The Catalan independence movement has this Thursday given a show of unity in support of Òmnium Cultural, after the new search of the organisation's headquarters today. The three pro-independence parties, pro-independence associations like ANC, AMI and ACM and the political party CeC have gathered in Barcelona's plaça Sant Jaume to express rejection of the Spanish state's repression and a common front to the new attack.
They were joined by several thousands members of the public calling for unity and the release of the political prisoners.
Today's protest comes after agents from the Civil Guard, Spain's gendarmerie, entered Òmnium's headquarters this morning looking for evidence relating to the organisation and financing of the independence referendum on 1st October last year. Agents also entered the Catalan government palace and held the director general of Communication and Broadcasting, Antoni Molons, who was later released waiting to appear before a judge.
The protest was attended by the current speaker of the Catalan Parliament, Roger Torrent (ERC), and his predecessors Carme Forcadell, Ernest Benach, Núria de Gispert and Joan Rigol. Also present were various JxCat deputies including Elsa Artadi, Eduard Pujol, Quim Torra and Laura Borràs, CUP deputies Carles Riera and Natàlia Sànchez, and CeC representatives like Xavier Domènech and Gerardo Pisarello. Òmnium also received support from the vice-president of the Catalan Naitonal Assembly, Agustí Alcoberro, and the new presidents of Association of Municipalities for Independence (AMI) and Catalan Association of Municipalities (ACM), Josep Maria Cervera, in his first official event in the role, and David Saldoní.
"Let's stop branding each other as cowardly, traitorous and hyperventilating"
During the event, Òmnium's vice-president, Marcel Mauri, denounced the new search of the entity and said that such levels of repression "in the middle of the 21st century should ashame any democrat". Mauri said that Spanish police and justice are looking to blame them. Instead, he said, they are funded by their members and that in their headquarters "they will only find 50 years of work" and "strength in the face of every attack". "If they attack one of us, they attack us all," he said.
Mauri denounced that "persecuting dissidence is called dictatorship" and call for an end to the "persecution of ideas".
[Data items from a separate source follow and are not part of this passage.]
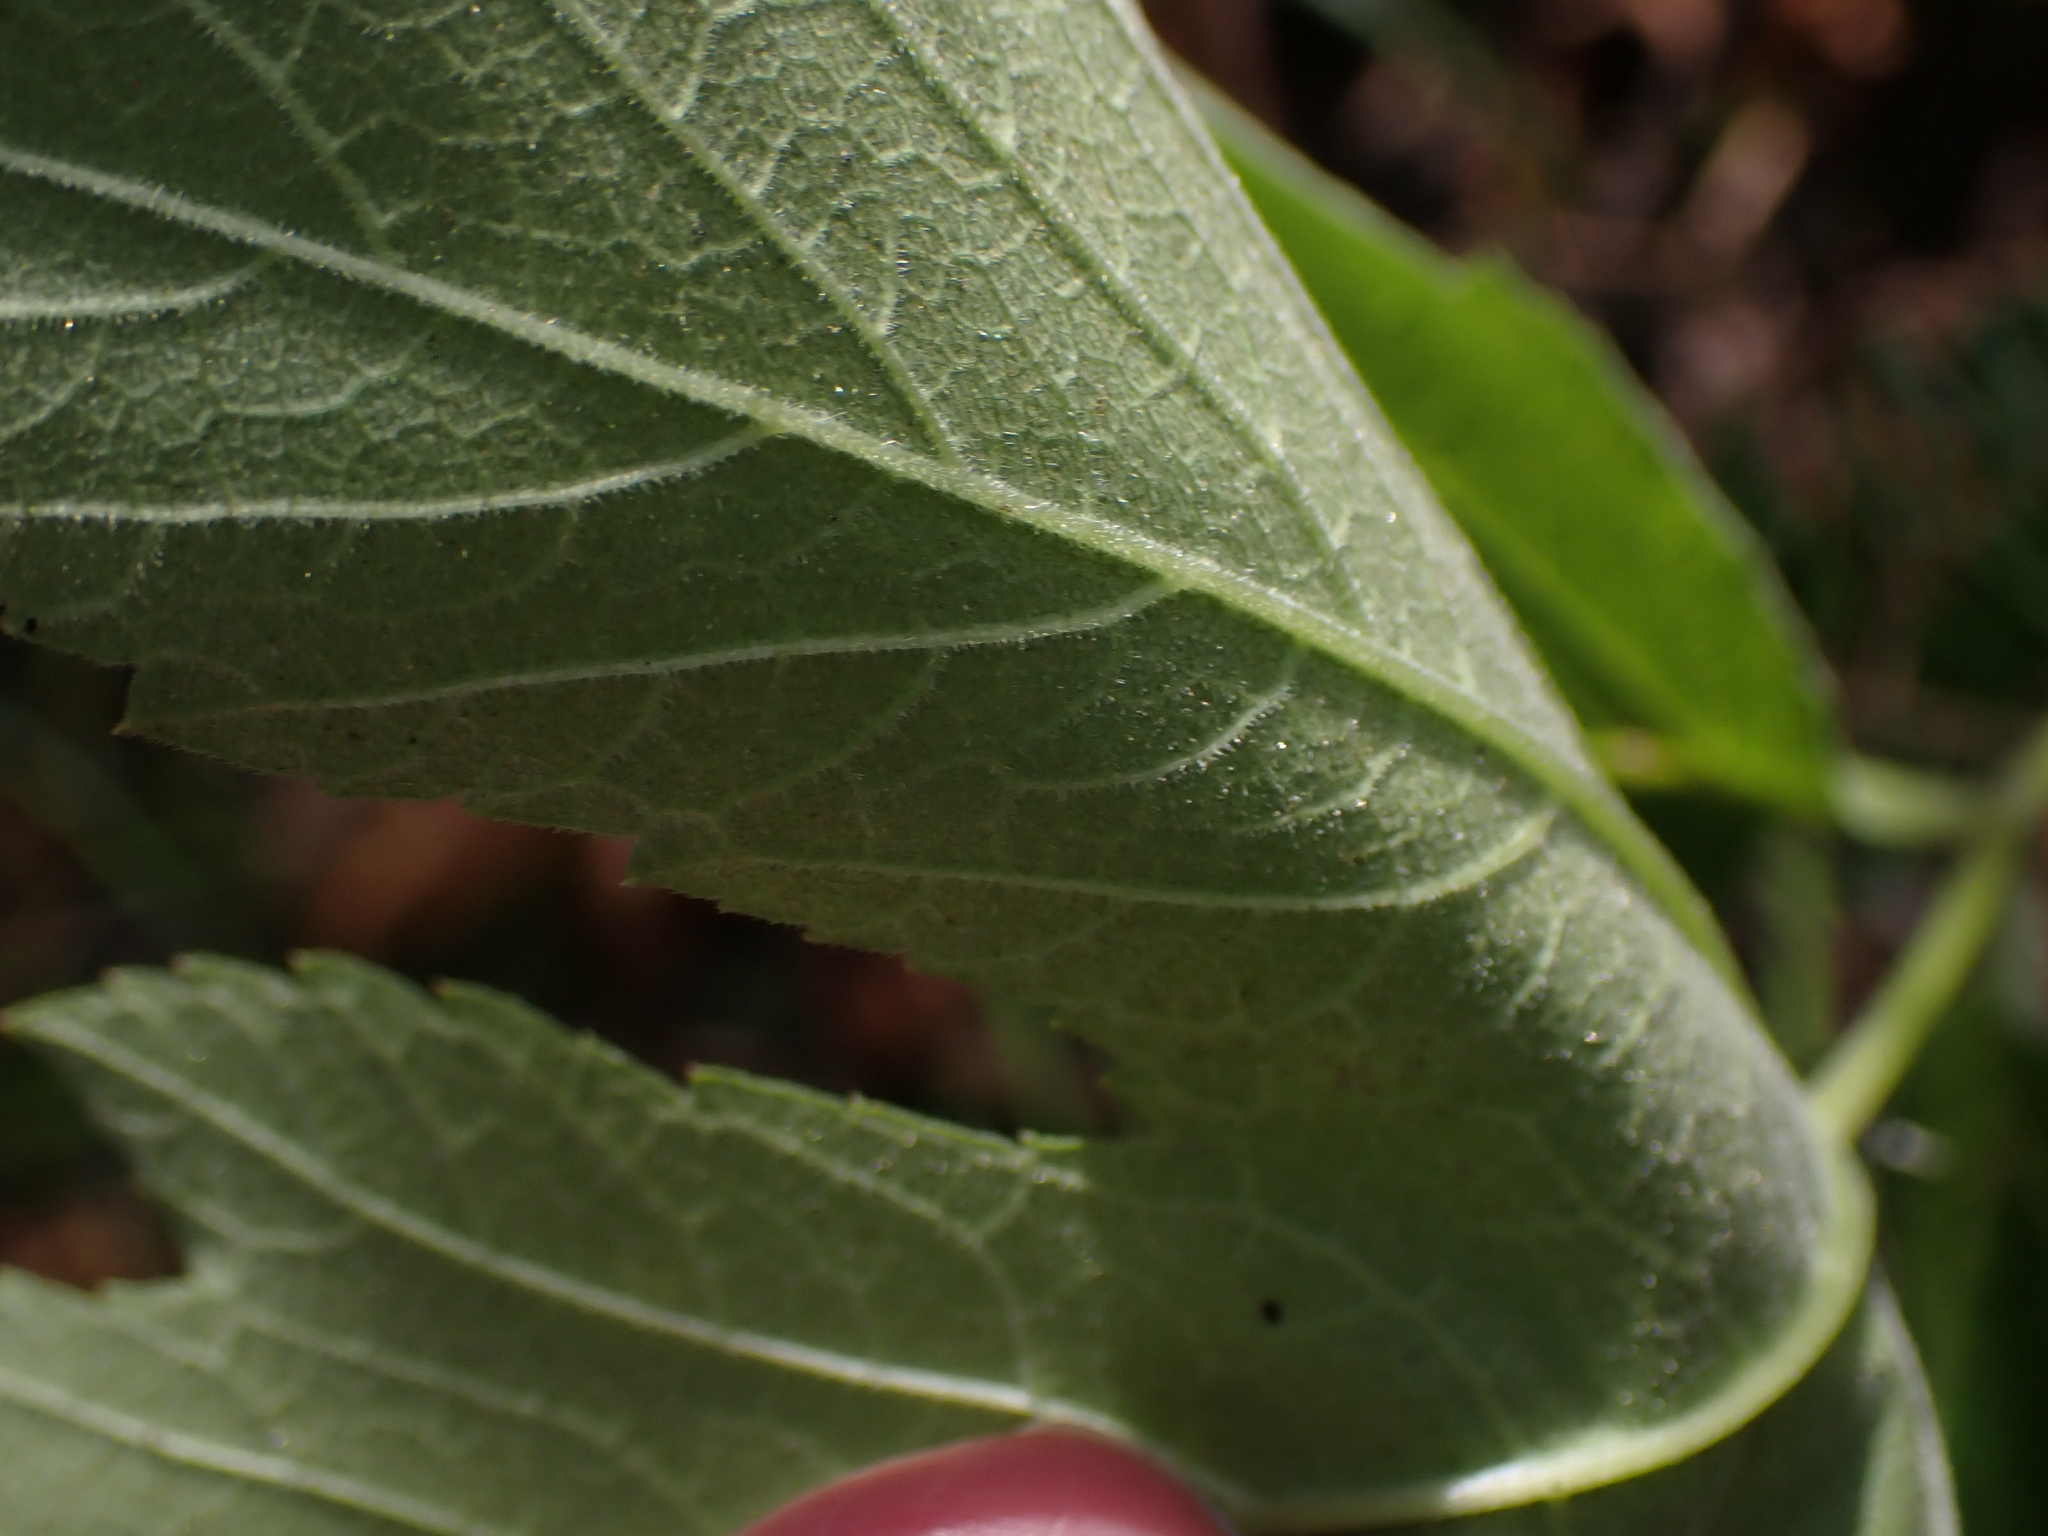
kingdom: Plantae
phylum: Tracheophyta
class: Magnoliopsida
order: Apiales
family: Apiaceae
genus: Heracleum
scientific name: Heracleum maximum
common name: American cow parsnip
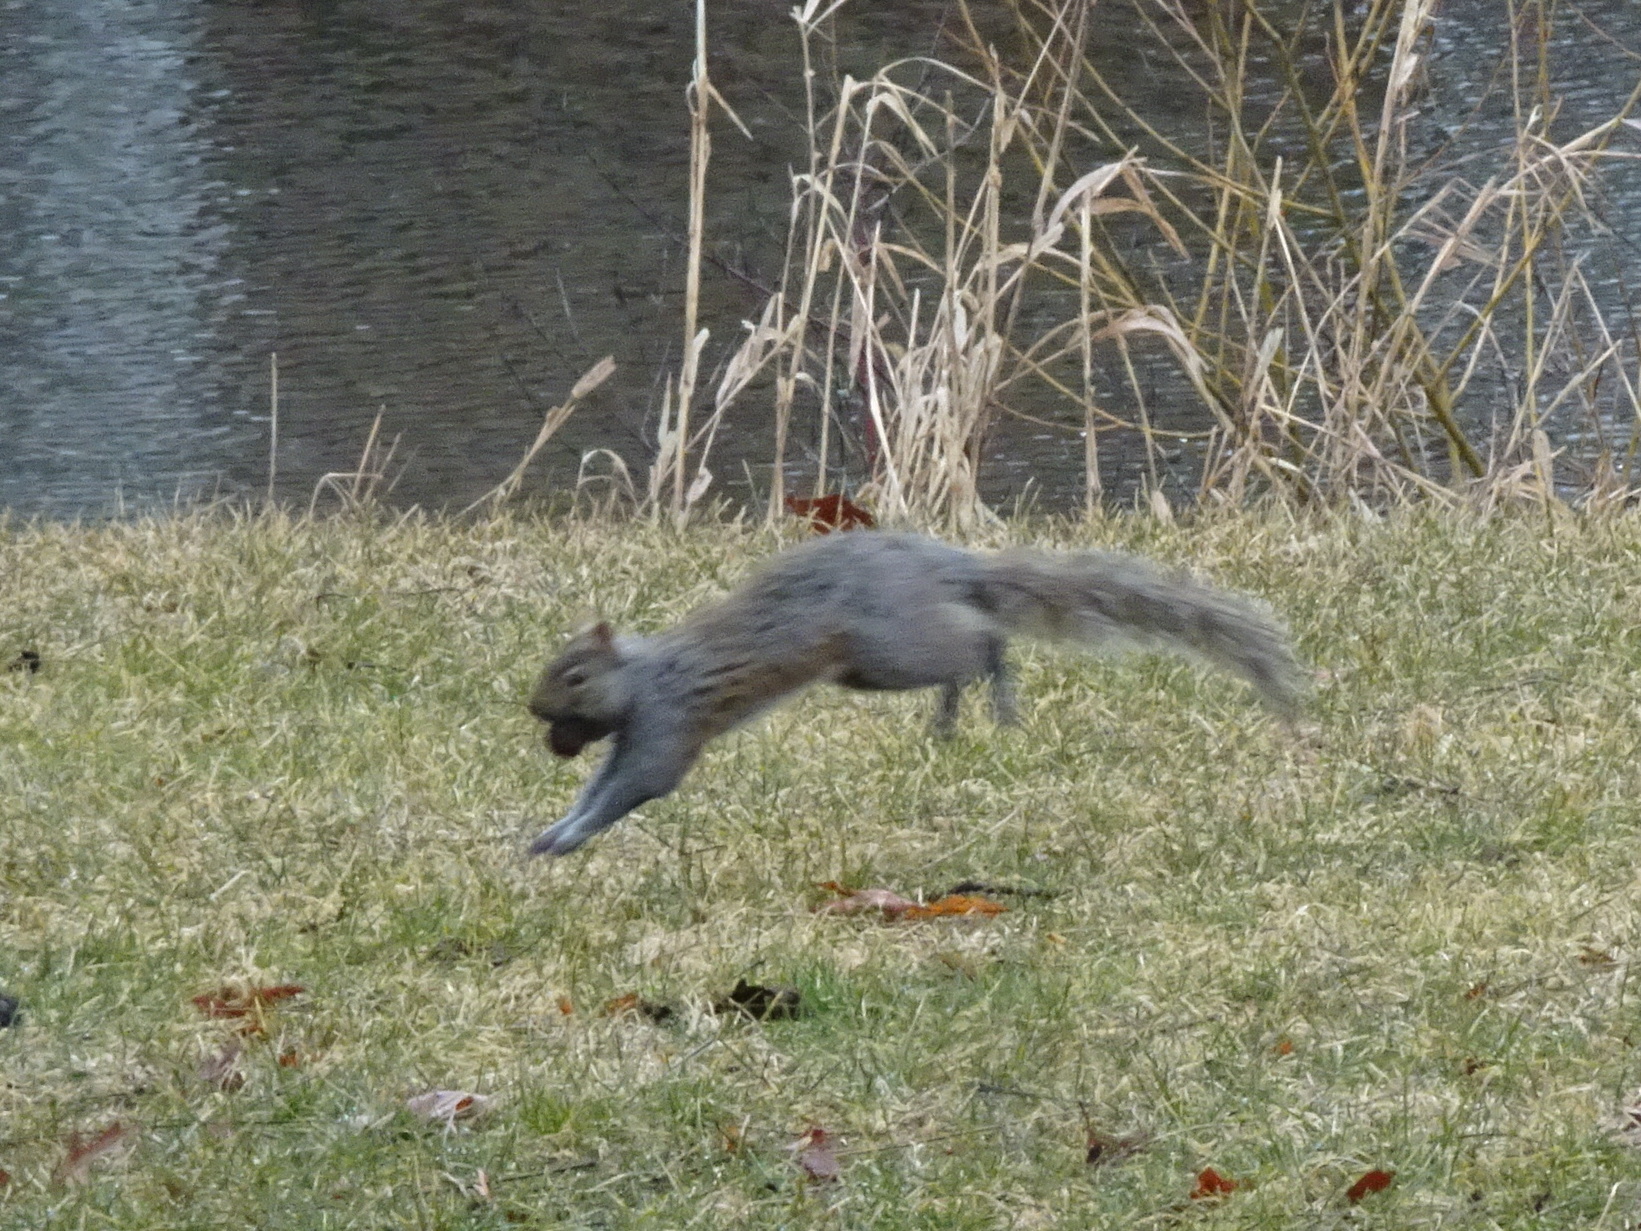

Finally, as negotiations continue to invest a new president of Catalonia, he also called for unity and for people to get to work for the conquest of liberty. "The republic only has us, we have to be clear", said Òmnium's vice-president, who called for no one to stop "in the face of the repression and arrests". "Whilst the repression doesn't stop, let's stop branding each other as cowardly, traitorous and hyperventilating," he said.
Calls to unity
Under placards reading "we are all Òmnium", those gathered in Sant Jaume called for the unity of the pro-independence parties and the release of the political prisoners. Among the chants heard were: "Puigdemont, our president", "out occupants of the government palace" and "out Spanish flag".
Before the start of the protest, JxCat deputy Quim Torra denounced the "McCarthyism the state imposes in every response" to its conflict with the independence movement, responses that are "always legal, never political, which is what we want".
On the other hand, ERC's leader in Barcelona, Alfred Bosch, described the searches as "absolutely unacceptable" and warned that "we're becoming a true police state". He asked "why there are still people who don't go out into the streets to protest".
ACM president David Saldoni expressed regret over today's searches and denounced the "repression" of organisations like Òmnium, "trying to cause fear in the face of a democratic outburst like the 1st October", he said in statements to the media.
He was accompanied by Josep Maria Cervera, mayor of Port de la Selva, chosen just hours ago as the new president of AMI. Cervera expressed his regret at his first official appearance in the role being in such "sad" circumstances and also called for an end to the "police repression". "Let's stop solving political problems in the courts, let's sit down, talk, negotiate, you can't persecute the ideas of a whole people".
The event ended with "Els Segadors", the Catalan anthem, and "L'estaca", a song by Lluís Llach heard regularly at pro-independence protests in recent months.